▶ Task prompt: This task calls for printing every entry exactly.

▶ Records for the exercise:

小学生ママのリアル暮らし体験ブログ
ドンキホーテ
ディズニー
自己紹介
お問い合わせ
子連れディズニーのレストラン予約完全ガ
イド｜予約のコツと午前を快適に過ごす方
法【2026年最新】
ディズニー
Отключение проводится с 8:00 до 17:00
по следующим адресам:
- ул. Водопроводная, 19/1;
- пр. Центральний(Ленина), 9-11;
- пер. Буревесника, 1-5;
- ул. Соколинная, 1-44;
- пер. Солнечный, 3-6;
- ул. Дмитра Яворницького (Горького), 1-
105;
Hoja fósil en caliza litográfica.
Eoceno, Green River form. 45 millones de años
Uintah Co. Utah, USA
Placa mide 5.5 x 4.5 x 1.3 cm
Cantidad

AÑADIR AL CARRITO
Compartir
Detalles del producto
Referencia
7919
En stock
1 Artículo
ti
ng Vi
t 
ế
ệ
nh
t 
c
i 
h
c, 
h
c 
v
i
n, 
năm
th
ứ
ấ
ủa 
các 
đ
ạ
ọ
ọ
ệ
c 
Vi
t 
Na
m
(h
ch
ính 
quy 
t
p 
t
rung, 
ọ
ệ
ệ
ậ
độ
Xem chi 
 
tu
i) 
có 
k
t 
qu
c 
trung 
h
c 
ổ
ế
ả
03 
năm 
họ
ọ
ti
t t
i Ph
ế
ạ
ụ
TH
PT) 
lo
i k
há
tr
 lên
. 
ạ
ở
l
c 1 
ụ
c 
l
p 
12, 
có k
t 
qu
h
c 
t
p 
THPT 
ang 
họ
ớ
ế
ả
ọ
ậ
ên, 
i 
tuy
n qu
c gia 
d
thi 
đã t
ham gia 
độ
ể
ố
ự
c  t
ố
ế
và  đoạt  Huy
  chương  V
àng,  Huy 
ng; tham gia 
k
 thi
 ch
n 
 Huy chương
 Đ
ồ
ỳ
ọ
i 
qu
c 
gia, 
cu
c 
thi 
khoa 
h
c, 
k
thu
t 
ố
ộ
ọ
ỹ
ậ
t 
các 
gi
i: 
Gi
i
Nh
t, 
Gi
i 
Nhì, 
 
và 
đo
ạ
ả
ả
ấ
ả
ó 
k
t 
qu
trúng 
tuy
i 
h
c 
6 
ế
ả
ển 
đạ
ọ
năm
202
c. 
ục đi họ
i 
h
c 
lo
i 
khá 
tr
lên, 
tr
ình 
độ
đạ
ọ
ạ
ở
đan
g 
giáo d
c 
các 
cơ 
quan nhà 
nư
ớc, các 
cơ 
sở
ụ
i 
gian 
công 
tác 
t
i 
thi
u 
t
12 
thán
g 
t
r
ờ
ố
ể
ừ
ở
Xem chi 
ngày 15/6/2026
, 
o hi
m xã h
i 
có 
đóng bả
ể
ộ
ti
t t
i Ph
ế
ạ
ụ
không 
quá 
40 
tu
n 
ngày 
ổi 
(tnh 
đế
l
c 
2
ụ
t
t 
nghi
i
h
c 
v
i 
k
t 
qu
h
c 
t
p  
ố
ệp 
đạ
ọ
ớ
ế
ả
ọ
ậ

▶ Task result:
小学生ママのリアル暮らし体験ブログ
ドンキホーテ
ディズニー
自己紹介
お問い合わせ
子連れディズニーのレストラン予約完全ガ
イド｜予約のコツと午前を快適に過ごす方
法【2026年最新】
ディズニー
Отключение проводится с 8:00 до 17:00
по следующим адресам:
- ул. Водопроводная, 19/1;
- пр. Центральний(Ленина), 9-11;
- пер. Буревесника, 1-5;
- ул. Соколинная, 1-44;
- пер. Солнечный, 3-6;
- ул. Дмитра Яворницького (Горького), 1-
105;
Hoja fósil en caliza litográfica.
Eoceno, Green River form. 45 millones de años
Uintah Co. Utah, USA
Placa mide 5.5 x 4.5 x 1.3 cm
Cantidad

AÑADIR AL CARRITO
Compartir
Detalles del producto
Referencia
7919
En stock
1 Artículo
ti
ng Vi
t 
ế
ệ
nh
t 
c
i 
h
c, 
h
c 
v
i
n, 
năm
th
ứ
ấ
ủa 
các 
đ
ạ
ọ
ọ
ệ
c 
Vi
t 
Na
m
(h
ch
ính 
quy 
t
p 
t
rung, 
ọ
ệ
ệ
ậ
độ
Xem chi 
 
tu
i) 
có 
k
t 
qu
c 
trung 
h
c 
ổ
ế
ả
03 
năm 
họ
ọ
ti
t t
i Ph
ế
ạ
ụ
TH
PT) 
lo
i k
há
tr
 lên
. 
ạ
ở
l
c 1 
ụ
c 
l
p 
12, 
có k
t 
qu
h
c 
t
p 
THPT 
ang 
họ
ớ
ế
ả
ọ
ậ
ên, 
i 
tuy
n qu
c gia 
d
thi 
đã t
ham gia 
độ
ể
ố
ự
c  t
ố
ế
và  đoạt  Huy
  chương  V
àng,  Huy 
ng; tham gia 
k
 thi
 ch
n 
 Huy chương
 Đ
ồ
ỳ
ọ
i 
qu
c 
gia, 
cu
c 
thi 
khoa 
h
c, 
k
thu
t 
ố
ộ
ọ
ỹ
ậ
t 
các 
gi
i: 
Gi
i
Nh
t, 
Gi
i 
Nhì, 
 
và 
đo
ạ
ả
ả
ấ
ả
ó 
k
t 
qu
trúng 
tuy
i 
h
c 
6 
ế
ả
ển 
đạ
ọ
năm
202
c. 
ục đi họ
i 
h
c 
lo
i 
khá 
tr
lên, 
tr
ình 
độ
đạ
ọ
ạ
ở
đan
g 
giáo d
c 
các 
cơ 
quan nhà 
nư
ớc, các 
cơ 
sở
ụ
i 
gian 
công 
tác 
t
i 
thi
u 
t
12 
thán
g 
t
r
ờ
ố
ể
ừ
ở
Xem chi 
ngày 15/6/2026
, 
o hi
m xã h
i 
có 
đóng bả
ể
ộ
ti
t t
i Ph
ế
ạ
ụ
không 
quá 
40 
tu
n 
ngày 
ổi 
(tnh 
đế
l
c 
2
ụ
t
t 
nghi
i
h
c 
v
i 
k
t 
qu
h
c 
t
p  
ố
ệp 
đạ
ọ
ớ
ế
ả
ọ
ậ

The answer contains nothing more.